Our metrics tell most of the story here. Memory and CPU usage became very flat after rolling out the fix:
Lesson #1: Name Your Threads
The first major takeaway is that if you’re using threads, you should be naming them. Tracking this down would have been trivial had the threads been appropriately named. Internally we have a library that wraps Java’s Executors class that mandates names so you won’t see any generic names coming from Vevo’s libraries. Unfortunately, it is extremely common to see generically named thread pools in many libraries; the Executors class just makes it too easy. Here’s a simple example for creating a ThreadFactory to provide nicely named threads.
Lesson #2: Understand What Your Java Profiler Is Hiding
The second interesting takeaway is that with threads even using a Java profiler doesn’t tell the whole story when examining memory use. Our heap stats looked pretty normal during all this because the majority of memory was being allocated for each thread’s stack outside of the JVM.

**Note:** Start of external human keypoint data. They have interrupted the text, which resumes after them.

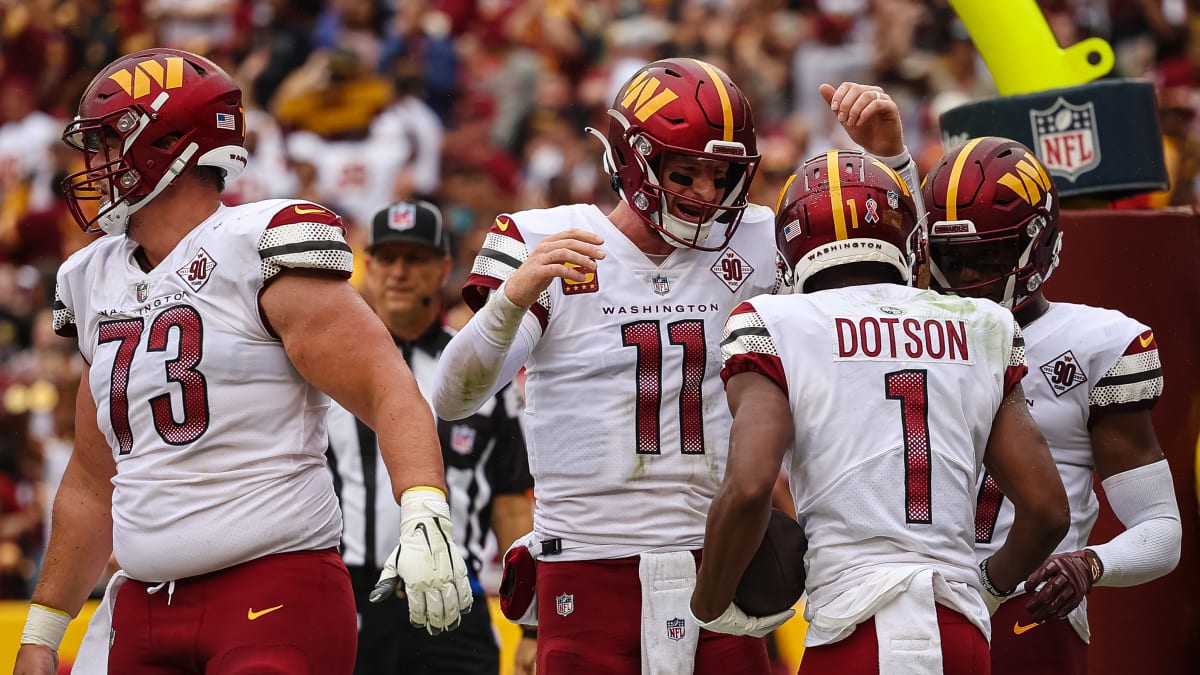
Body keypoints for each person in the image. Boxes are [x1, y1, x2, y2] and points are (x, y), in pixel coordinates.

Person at [14, 48, 471, 675]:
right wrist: (44, 627)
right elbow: (94, 479)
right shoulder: (91, 277)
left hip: (271, 589)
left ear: (169, 143)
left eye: (110, 142)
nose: (95, 164)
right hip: (145, 607)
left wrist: (423, 507)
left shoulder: (256, 244)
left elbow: (386, 386)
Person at [431, 57, 792, 674]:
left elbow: (886, 300)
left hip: (720, 557)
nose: (706, 195)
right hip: (587, 561)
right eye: (685, 172)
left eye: (720, 175)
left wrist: (890, 162)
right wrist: (512, 298)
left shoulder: (761, 239)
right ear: (632, 160)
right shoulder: (549, 239)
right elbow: (451, 396)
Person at [690, 146, 1073, 673]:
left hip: (856, 629)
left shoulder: (775, 321)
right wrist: (983, 589)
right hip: (959, 631)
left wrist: (708, 604)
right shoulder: (979, 322)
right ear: (912, 241)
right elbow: (1049, 510)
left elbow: (751, 486)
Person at [922, 136, 1183, 675]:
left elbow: (1162, 528)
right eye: (952, 258)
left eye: (985, 256)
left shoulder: (1098, 344)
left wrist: (1090, 563)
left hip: (1026, 609)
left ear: (1037, 244)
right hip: (913, 605)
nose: (968, 277)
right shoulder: (908, 328)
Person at [327, 199, 536, 675]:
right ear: (369, 265)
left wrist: (528, 624)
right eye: (389, 258)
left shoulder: (478, 371)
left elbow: (509, 501)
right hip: (350, 590)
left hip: (455, 596)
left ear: (444, 267)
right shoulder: (327, 366)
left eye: (415, 258)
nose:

We’ve since added metrics reporting to all of our thread pools so tracking down and monitoring thread use across our systems is easier than ever. Using the improved websocket code, which was recently incorporated, we have a nice pool of workers handling thousands of connected clients without a hitch:
Lesson #3: Develop an Incident Management Process Before Your Next Incident
Lastly, in times of crisis, I can’t overstate how valuable having an established incident management process is. I shared a few details of how ours works, which is loosely based on this guide, but be sure to find something that works for your team. Slack and Jira work well for us, but the key is that all of our ops, developers, and managers know where to look during an incident to see what is happening and what mitigating action is being taken. This keeps everyone focused on their area of expertise and helps to bring the issue to a close as quickly as possible.